▸ Work instructions:
Count the lines of the listing below where "roll" shows up, and please answer with that number only.

======== Materials provided

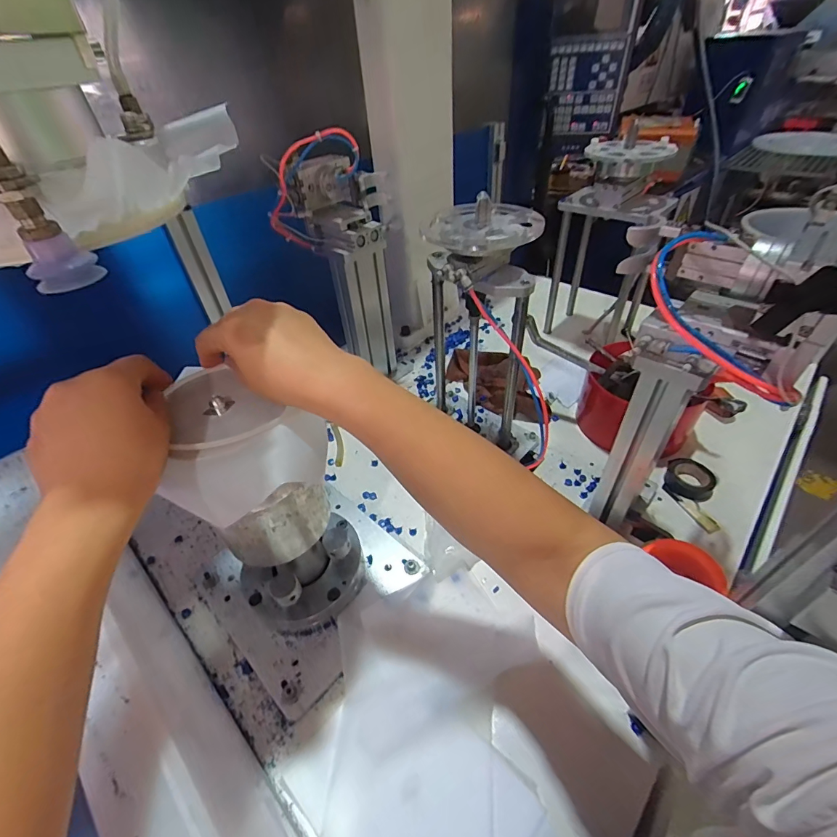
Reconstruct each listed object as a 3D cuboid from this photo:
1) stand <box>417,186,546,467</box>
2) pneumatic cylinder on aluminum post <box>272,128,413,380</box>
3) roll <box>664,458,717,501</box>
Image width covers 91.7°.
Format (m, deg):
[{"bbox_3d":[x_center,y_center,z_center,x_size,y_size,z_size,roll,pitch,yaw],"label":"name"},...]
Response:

================

▸ Answer for the task:
2